*Set of tasks*
1 – Give the lines of the entries from the one containing "text In the circle game [44, 855, 1098, 896]" through the one containing "For every layout", inclusive, as a numbered list, leaving out blank lines.
2 – Take the post on the characteristics of an educated man further, picking up after its last sentence.

*Article*

--- BEGIN ---

Webster

The Constitution was made to guard the people against the dangers of good intentions." --American Statesman Daniel Webster (1782-1852)


Saturday, July 13, 2019

Characteristics of an Educated Man

The title is a bit of a misnomer,   I know many people that have degrees but are educated beyond their ability to comprehend.  I have a  good friend named *Shelldude* that has a high school education but spends a lot of time expanding his education and horizon and he is educated in what I call "The classic method".  My friend is well read and continues to work at bettering his knowledge and understanding and it is leavened by common sense and practical experience.   His education is comparable to the learned men of old that really didn't have universities to attend, but learned by doing and learning on his own.  Many people have lost that ability  and they just parrot what is talked about in their echo chambers.  People used to be educated in the classic greek model which used a lot of logic to formulate an opinion.  Now people used ideological dogma to form their knowledge base and that is a failure to them and the people that they expose.    I don't know how to fix this except to reform the educational system and stress the classics again and get rid of all the "fluff". 
    I shamelessly cribbed this from Art of Manliness.


schweppes man icon at bar with woman drinking
  
What defines an educated man? The number of degrees he has? The size of his vocabulary? How many books he’s read?
The qualities that constitute an educated man can be argued over and debated. But I was really taken with the description I found in the book How to Live the Good Life by Commander Edward Whitehead (the Schweppes guy!). He said:
“An educated man has been defined as one who can entertain himself, one who can entertain another, and one who can entertain a new idea.”
Let’s take a look at each of these characteristics.

Can Entertain Himself

“Only those who want everything done for them are bored.” –Billy Graham
vintage man sitting in chair by fire reading book
“I’m bored!” is the plaintive cry uttered by many a child idling away their summer vacation or fall break. They expect their parents to come up with an activity to cure this boredom (if your mom was like mine, she would always make a wry suggestion like, “How about cleaning up your room?”).
Unfortunately, many men never outgrow this need to be entertained by others and don’t develop into manly self-starters. This is the man who puts his head down on the dinner table as people talk after eating (I’ve seen it), the college student who grouses his way through a class outing to the local museum, and the houseguest who comes to visit your fair city and has no idea what he’d like to do during his stay; he leaves all the planning to you.
The reason that children are perennially bored is not that there aren’t entertainment options available—they’re often surrounded by toys and games—but that they have such short attention spans. They play with one thing for a little bit and then another, and then don’t know what else to do. The educated man is able to lose himself in a task, a hobby, a conversation, or a book because he has developed his powers of focus and concentration.
“When people are bored, it is primarily with themselves.” –Eric Hoffer
Of course these days, with an iPhone always at hand, amusing yourself isn’t very difficult. Anyone can surf or text the boredom away. The real test for the modern educated man is the ability to entertain himself when technology isn’t available or is not socially acceptable to whip out. Can you entertain yourself at a boring meeting, while camping, while conversing at a dinner party? The educated man can, and he does it, ironically enough, by retaining an important ability of his childhood—curiosity. The educated man is insatiably curious about the world around him and other people. In any situation, he sees something to learn, study, and observe. If he’s stuck somewhere with neither phone nor company,  he uses the time to untangle a philosophical problem he’s been wrestling with; the mind of the educated man is a repository of ideas that he can pull out and examine to pass the time in any situation.

--- END ---

*Records shown*
--- BEGIN ---

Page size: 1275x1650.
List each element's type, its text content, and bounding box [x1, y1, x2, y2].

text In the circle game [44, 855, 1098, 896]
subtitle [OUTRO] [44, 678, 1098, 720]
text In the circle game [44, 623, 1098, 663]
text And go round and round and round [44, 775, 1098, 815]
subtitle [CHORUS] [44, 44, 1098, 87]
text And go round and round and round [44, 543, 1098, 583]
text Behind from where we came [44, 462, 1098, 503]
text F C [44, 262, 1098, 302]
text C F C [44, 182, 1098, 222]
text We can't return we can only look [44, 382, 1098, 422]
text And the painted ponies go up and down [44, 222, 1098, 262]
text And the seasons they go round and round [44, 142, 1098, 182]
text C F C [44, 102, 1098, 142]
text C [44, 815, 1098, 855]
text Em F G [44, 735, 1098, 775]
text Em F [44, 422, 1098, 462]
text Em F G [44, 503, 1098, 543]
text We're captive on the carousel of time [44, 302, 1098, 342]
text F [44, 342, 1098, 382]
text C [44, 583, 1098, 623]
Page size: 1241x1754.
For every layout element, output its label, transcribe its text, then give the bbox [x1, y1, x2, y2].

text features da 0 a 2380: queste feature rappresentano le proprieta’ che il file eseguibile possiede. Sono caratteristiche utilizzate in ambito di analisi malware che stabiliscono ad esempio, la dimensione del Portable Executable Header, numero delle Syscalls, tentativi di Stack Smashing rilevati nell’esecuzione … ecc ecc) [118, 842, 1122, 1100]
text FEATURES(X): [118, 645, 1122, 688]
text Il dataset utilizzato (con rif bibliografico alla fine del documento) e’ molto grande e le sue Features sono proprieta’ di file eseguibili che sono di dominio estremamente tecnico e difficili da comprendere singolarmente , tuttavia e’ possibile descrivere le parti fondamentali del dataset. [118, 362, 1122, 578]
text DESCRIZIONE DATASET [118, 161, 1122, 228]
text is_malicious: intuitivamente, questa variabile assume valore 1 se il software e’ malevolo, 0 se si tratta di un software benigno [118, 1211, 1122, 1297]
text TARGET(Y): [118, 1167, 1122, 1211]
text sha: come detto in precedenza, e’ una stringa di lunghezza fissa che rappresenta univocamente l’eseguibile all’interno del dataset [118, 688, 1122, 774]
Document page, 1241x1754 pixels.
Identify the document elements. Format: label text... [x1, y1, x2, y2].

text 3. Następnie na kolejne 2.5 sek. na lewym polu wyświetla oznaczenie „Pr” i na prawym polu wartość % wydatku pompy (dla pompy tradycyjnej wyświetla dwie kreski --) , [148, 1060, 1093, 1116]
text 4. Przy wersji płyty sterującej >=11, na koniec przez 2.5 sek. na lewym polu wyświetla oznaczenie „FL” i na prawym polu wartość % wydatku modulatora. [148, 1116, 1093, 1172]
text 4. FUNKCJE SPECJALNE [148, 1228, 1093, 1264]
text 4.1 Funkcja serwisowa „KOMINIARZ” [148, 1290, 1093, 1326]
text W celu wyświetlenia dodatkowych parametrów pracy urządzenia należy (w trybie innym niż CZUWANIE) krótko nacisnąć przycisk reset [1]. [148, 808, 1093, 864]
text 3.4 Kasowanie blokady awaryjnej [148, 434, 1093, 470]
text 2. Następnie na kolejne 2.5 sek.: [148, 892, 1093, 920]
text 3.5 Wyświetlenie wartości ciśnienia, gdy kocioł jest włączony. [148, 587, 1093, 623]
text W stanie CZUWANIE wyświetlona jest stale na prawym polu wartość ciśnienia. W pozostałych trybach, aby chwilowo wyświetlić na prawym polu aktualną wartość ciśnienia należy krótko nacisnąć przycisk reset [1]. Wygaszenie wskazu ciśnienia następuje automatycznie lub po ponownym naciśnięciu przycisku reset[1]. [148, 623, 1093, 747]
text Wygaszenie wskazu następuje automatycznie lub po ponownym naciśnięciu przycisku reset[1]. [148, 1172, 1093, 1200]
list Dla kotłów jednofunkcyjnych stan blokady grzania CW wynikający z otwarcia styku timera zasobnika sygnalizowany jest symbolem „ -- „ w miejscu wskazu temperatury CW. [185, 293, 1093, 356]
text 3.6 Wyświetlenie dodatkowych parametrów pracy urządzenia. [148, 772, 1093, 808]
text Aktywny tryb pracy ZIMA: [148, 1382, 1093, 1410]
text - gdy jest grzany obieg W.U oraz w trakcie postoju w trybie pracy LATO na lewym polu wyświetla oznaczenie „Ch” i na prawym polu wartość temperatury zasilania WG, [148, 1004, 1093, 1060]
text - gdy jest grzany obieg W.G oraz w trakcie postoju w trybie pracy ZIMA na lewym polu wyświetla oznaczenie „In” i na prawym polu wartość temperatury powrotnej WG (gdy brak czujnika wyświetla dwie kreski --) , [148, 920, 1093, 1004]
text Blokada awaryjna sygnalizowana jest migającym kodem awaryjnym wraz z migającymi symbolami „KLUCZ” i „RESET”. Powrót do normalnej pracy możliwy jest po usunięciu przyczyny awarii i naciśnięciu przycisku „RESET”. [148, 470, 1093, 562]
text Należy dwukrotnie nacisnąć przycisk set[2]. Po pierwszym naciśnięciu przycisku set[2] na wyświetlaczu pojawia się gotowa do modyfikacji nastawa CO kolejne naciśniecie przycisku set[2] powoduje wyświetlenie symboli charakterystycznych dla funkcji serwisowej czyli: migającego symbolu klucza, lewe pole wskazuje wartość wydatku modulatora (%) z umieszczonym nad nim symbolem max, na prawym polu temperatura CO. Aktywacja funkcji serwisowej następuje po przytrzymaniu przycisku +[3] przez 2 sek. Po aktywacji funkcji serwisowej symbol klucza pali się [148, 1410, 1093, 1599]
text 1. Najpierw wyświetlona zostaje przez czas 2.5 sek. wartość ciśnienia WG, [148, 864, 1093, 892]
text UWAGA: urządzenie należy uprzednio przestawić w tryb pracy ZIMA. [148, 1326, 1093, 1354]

--- END ---

*Final results*
1 –
1. text In the circle game [44, 855, 1098, 896]
2. subtitle [OUTRO] [44, 678, 1098, 720]
3. text In the circle game [44, 623, 1098, 663]
4. text And go round and round and round [44, 775, 1098, 815]
5. subtitle [CHORUS] [44, 44, 1098, 87]
6. text And go round and round and round [44, 543, 1098, 583]
7. text Behind from where we came [44, 462, 1098, 503]
8. text F C [44, 262, 1098, 302]
9. text C F C [44, 182, 1098, 222]
10. text We can't return we can only look [44, 382, 1098, 422]
11. text And the painted ponies go up and down [44, 222, 1098, 262]
12. text And the seasons they go round and round [44, 142, 1098, 182]
13. text C F C [44, 102, 1098, 142]
14. text C [44, 815, 1098, 855]
15. text Em F G [44, 735, 1098, 775]
16. text Em F [44, 422, 1098, 462]
17. text Em F G [44, 503, 1098, 543]
18. text We're captive on the carousel of time [44, 302, 1098, 342]
19. text F [44, 342, 1098, 382]
20. text C [44, 583, 1098, 623]
21. Page size: 1241x1754.
22. For every layout element, output its label, transcribe its text, then give the bbox [x1, y1, x2, y2].

2 –
Can Entertain a Friend

vintage men talking laughing across from each other
If someone is of the dull, non-self-starting kind, lucky is he to have a friend who is an educated man to entertain him!
The educated man is the life of the party, the man who keeps the conversation lively and is known to be unfailingly engaging.
He is able to do this because of the breadth of his reading and his experiences. He has an arsenal of interesting tales at the ready about his travels and endeavors. And he’s up on the latest news stories and interesting scientific break-throughs.  No matter the demographics of the group he’s with, he knows a story that will appeal to them.
Abraham Lincoln is a good example of an educated man who could entertain others. Though Lincoln only had one year of formal education, he read voraciously and dedicated himself to lifelong learning. The result was the ability to talk to anybody about anything and leave them entertained. Adeline Judd, the wife of Illinois Congressman Norman Judd, recounted an experience of being entertained one evening by the musings of Abe Lincoln:
“Mr. Lincoln, whose home,” she writes, “was far inland from the Great Lakes, seemed stirred by the wondrous beauty of the scene and by its very impressiveness was carried away from all thoughts of the earth. In that high-pitched but smooth-toned voice he began to speak of the mystery which for ages enshrouded and shut out those distant worlds above us from our own; of the poetry and beauty which was seen and felt by seers of old when they contemplated Orion and Arcturus as they wheeled seemingly around the earth in their mighty course; of the discoveries since the invention of the telescope which had thrown a flood of light and knowledge on what before was incomprehensible and mysterious; of the wonderful computations of scientists who had measured the miles of seemingly endless space which separated the planets in our solar system from our central sun and our sun from other suns which were now gemming the heavens above us with their resplendent beauty.”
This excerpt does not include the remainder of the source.